São quinze módulos que abordam o que e como sentimos, e convidam-nos a fazer um percurso intenso pelo resgate interior. “Começamos falando sobre não ter medo de olhar para o sofrimento e aceitá-lo como um estado do nosso emocional, lembrando que, da mesma forma que ele chega, também vai embora. Tudo depende da maneira como conduzimos o caminho”, afirma Isabela. A dupla me explicou que, quando começamos a ganhar intimidade com o sofrimento, entendemos que ele não é só nosso: ele existe também para o outro e cada um o encara de um jeito diferente. “E é aí que vamos buscar uma maneira de sair dele. Mas só conseguimos se o olharmos de frente”, completa Nathalia.
Relações equilibradas: o encontro
Todo esse movimento entre a meditação, o diálogo, a troca de experiências e a percepção de que não estamos sós auxilia nesse objetivo de encontro e relações equilibradas. Ao compreender que tanto o sofrimento quanto a alegria existem (assim como outros sentimentos) e que fazem parte da trajetória, ganhamos mais proximidade com as emoções e com nós mesmos, prontificando-nos a estender a sensação de pertencimento também às nossas relações. “A prática diária se torna uma grande aliada. E, então, ela mesma se torna um caminho”, conta Nathália.
Aceitar suas imperfeições, silenciar, meditar ao menos dez minutos por dia, vivenciar mais momentos que envolvam o amor sem trocas ou esperas; todas essas pequenas coisas são formas de nos olharmos com cuidado e aproximarmo-nos mais da nossa verdade maior. “Você é o amor da sua vida e mais ninguém. Quando você está pleno desse amor, independentemente de qualquer circunstância, ele cria um campo de luz ao seu redor”, explicou Giti.
Com esse amor nos iluminando, contagiamos também aqueles que se mantém perto de nós. Giti diz ainda que, quanto mais ansiamos por alguém, por nos mantermos presos a determinada pessoa ou situação, mais ficamos frustrados e fechados para a experiência da plenitude e do encontro com aquilo que somos. Quando paramos de ter essa necessidade de viver o que é o outro, passamos a compartilhar a vida a partir de um lugar mais consciente, mais distante da carência e das prisões internas. Esse movimento natural de aceitação é que vai permitir que pessoas novas cheguem e que os relacionamentos anteriores prevaleçam de maneira saudável e durem o tempo que for.
Livres para escolher mudar
Compreender que vivemos ciclos e que isso também implica mudanças diferentes dentro de nós e dentro do outro auxilia nosso entendimento de que nada é permanente.

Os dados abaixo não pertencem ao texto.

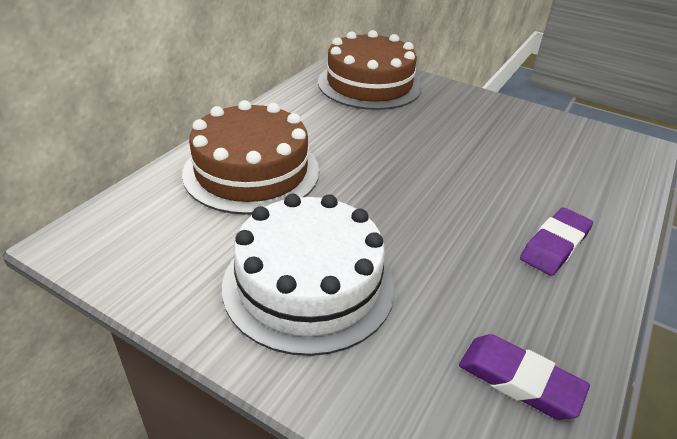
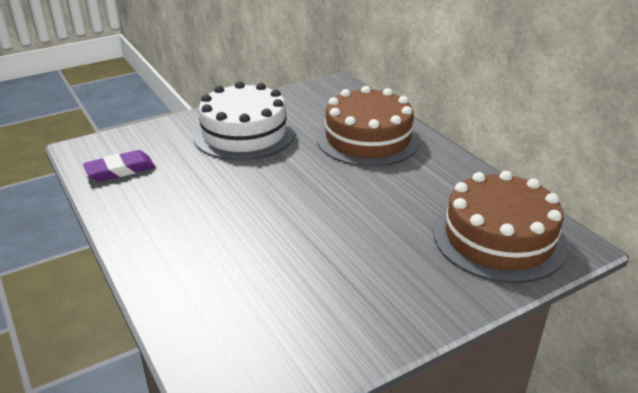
camera: 120 degrees right, 5 degrees down
(555, 245) = (176, 233): purple eraser -> none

Por isso mesmo, somos livres para mudar, escolher novos caminhos, direcionar nosso coração, abrir-nos para o novo, encontrar e partilhar ideias que trazem harmonia e relações mais equilibradas.
O importante para que a nossa corda bamba interna continue nos sustentando no ar é justamente a maneira como escolhemos atravessá-la: se com o peso das nossas aflições em uma mão e de nossas frustrações na outra; ou com uma bagagem leve de sentimentos, com pesos distribuídos para nos sustentar e cuidar da travessia rumo às nossas relações.
Sem toda essa cobrança, a tendência é alcançarmos cada vez mais relações equilibradas que tanto desejamos estabelecer em nossa vida, e que na maioria das vezes já está ali, guardado em nós, em meio aos nossos anseios e aflições. No fim das contas, o mais bonito do caminho é compreender que essas escolhas são unicamente nossas. Ainda bem.
Débora Gomes aprende diariamente a se equilibrar pela corda bamba da vida, e às vezes vai ao circo para relembrar as levezas da infância.